Which isn’t to say that buying a ticket to see one or the other of them has suddenly become an intentional political act.


In Ventura, where maybe a thousand vehicles were arranged in concentric circles around a stage, I saw a few pickup trucks festooned with American flags not unlike the ones we’ve seen in the so-called Trump trains that have rolled through cities such as Portland, Ore., and Miami.

But fans in the cars near mine told me they didn’t know Love’s band had played the president’s fundraiser in Orange County. And some were surprised to learn that there are essentially two competing sets of Beach Boys.

Asked whether he cared that the group’s founders clearly don’t agree on politics, one middle-aged man who gave his name as Marcus said, “Doesn’t matter to me at all.”

Still, watching Love lead his outfit through oldie after sunny oldie, many of them accompanied by black-and-I-do-mean-white video footage from the Beach Boys’ early days, you understood that MAGA’s promise relies on the assumption that things were uniformly better the way they used to be.

God only knows there’s nothing forward-looking about Wilson’s throwback act these days. But the Beach Boys’ resident tinkerer does seem motivated to ask new questions of the old work; at the very least, he’s open to the idea that somebody’s happy memories might be a sham. (Here’s a guy whose songs about being a sad teenager sound only sadder now that he’s nearing his 80s.)

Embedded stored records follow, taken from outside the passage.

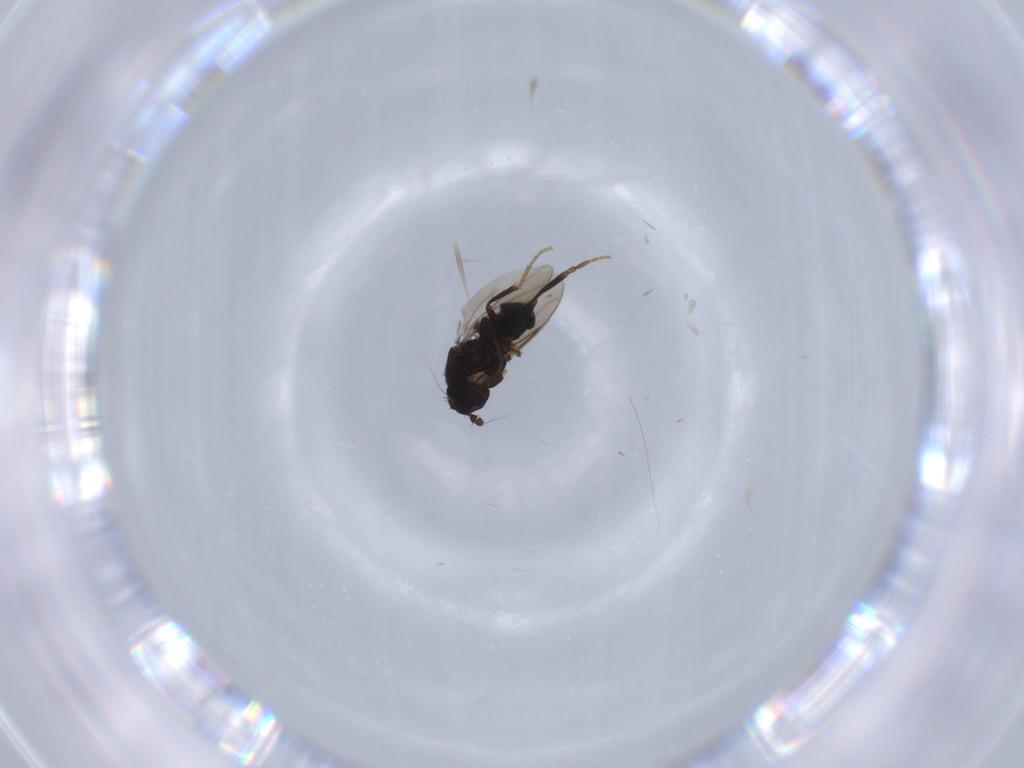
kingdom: Animalia
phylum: Arthropoda
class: Insecta
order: Diptera
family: Sphaeroceridae
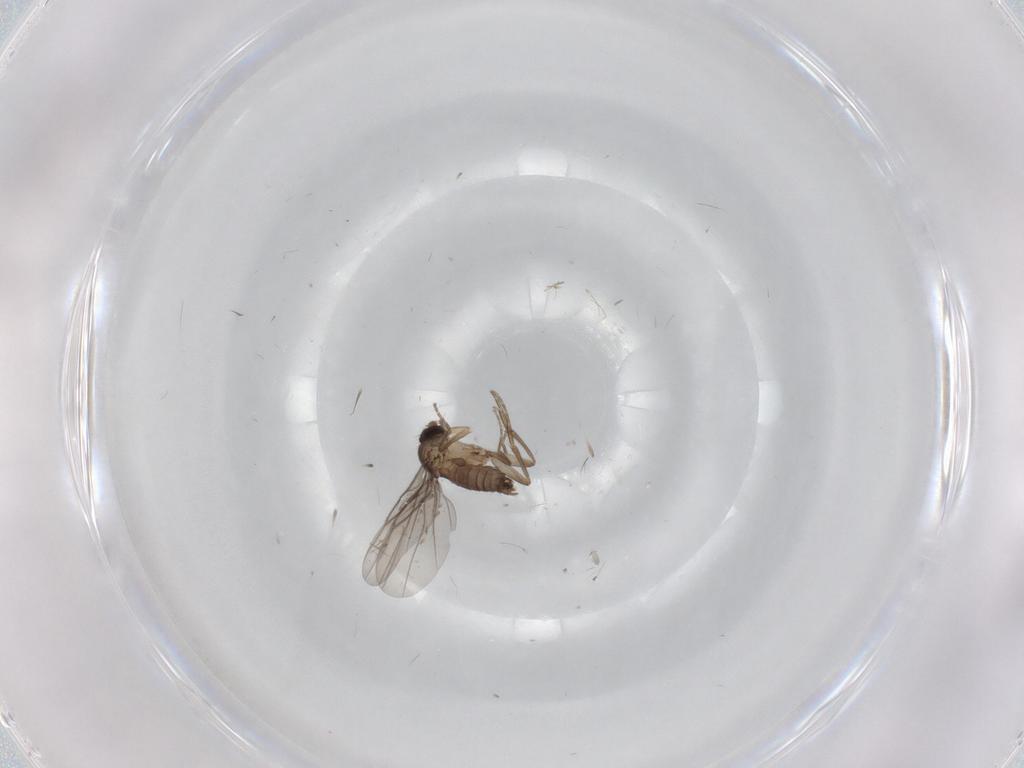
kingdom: Animalia
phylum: Arthropoda
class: Insecta
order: Diptera
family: Phoridae
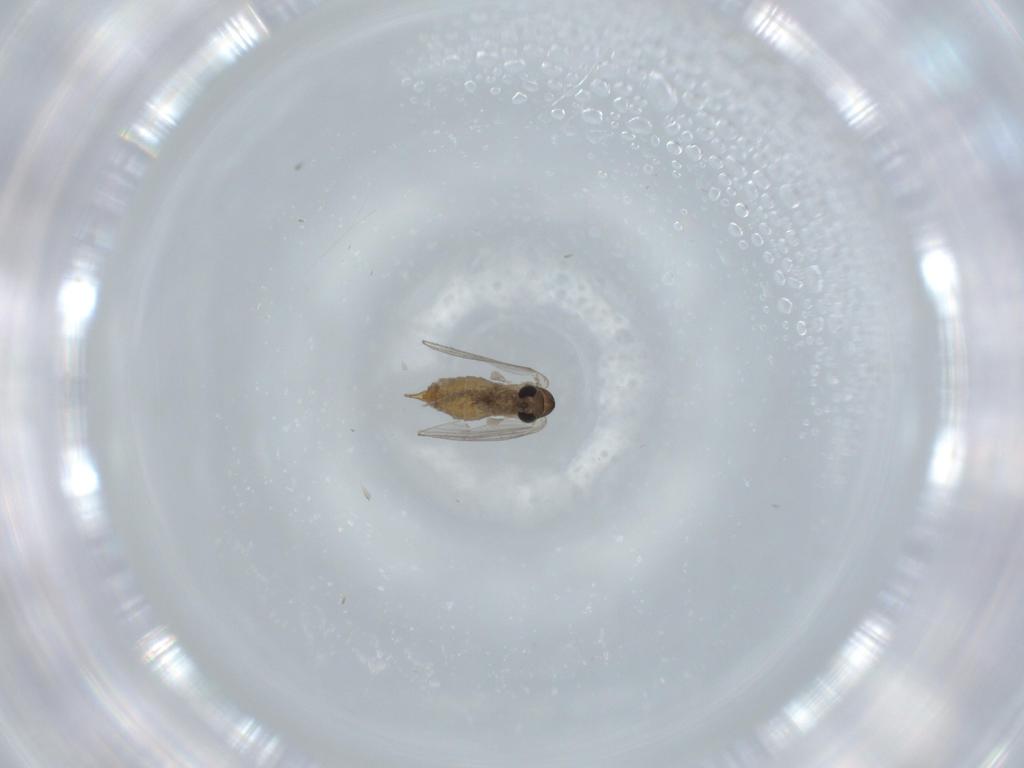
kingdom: Animalia
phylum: Arthropoda
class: Insecta
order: Diptera
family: Psychodidae
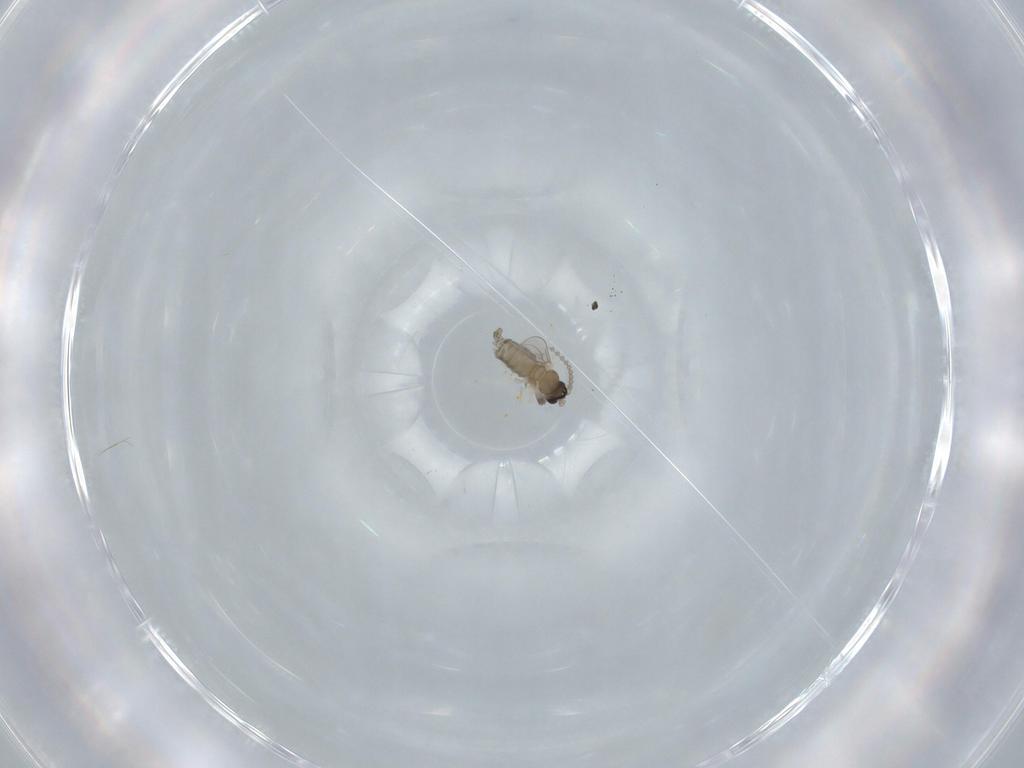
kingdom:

Love, in contrast, came on like a salesman for a narrowly defined fantasy in a set that began with — what else? — “Do It Again,” then moved efficiently through the likes of “Surfin’ Safari,” “Little Deuce Coupe” and “California Girls.” All are wonderful songs; all evoke a time and a place plenty real to some. Yet Friday they felt cheapened by having been used to peddle Trump’s revisionist scheme.

The Beach Boys
The Beach Boys’ Mike Love, left, with actor John Stamos.
(Brian van der Brug/Los Angeles Times)

And not only by that: Love made other choices that bolstered a decidedly out-of-touch vibe, including his inviting John Stamos and Mark McGrath to put in guest appearances.

Stamos, the “Full House” star, introduced by Love as “America’s favorite uncle,” played guitar in “Catch a Wave” and hit the congas during “Kokomo” just like he did in the video for that late-’80s comeback hit. The Sugar Ray frontman McGrath, in a Hawaiian shirt with his hair slicked back, sang his mid-’90s “Fly” for what seemed like eight or nine minutes.

“Ventura, do you believe in miracles?” McGrath asked at one point, before instructing a crowd of people mostly sitting in their cars to jump as high as they could. The canned banter lent a cruel irony to a show filled with Beach Boys tunes about the freedom to be had on a set of wheels.

Then again, it was hard not to notice that Love kept that promotional face mask dangling beneath his chin for much of the show — a visual reminder of the pandemic I wouldn’t have expected from someone who recently told a reporter that he’s looking forward to when people can “maybe go to church without getting arrested.”

Near the end of the show, he even did a new song called “This Too Shall Pass,” in which he urged listeners in his pinched but still boyish voice to “do the social distancing” as though it were the twist or the Watusi.


And though that dinky surf-rock jam was painfully corny, Love’s Beach Boys — eight or nine hired guns including Johnston and Love’s adult son Christian — did hit a kind of stride as the night wore on that allowed you to get lost in the glory of “Wouldn’t It Be Nice,” “Help Me, Rhonda” and “Good Vibrations.”

Then you remembered that getting lost is a privilege — as well as a risk.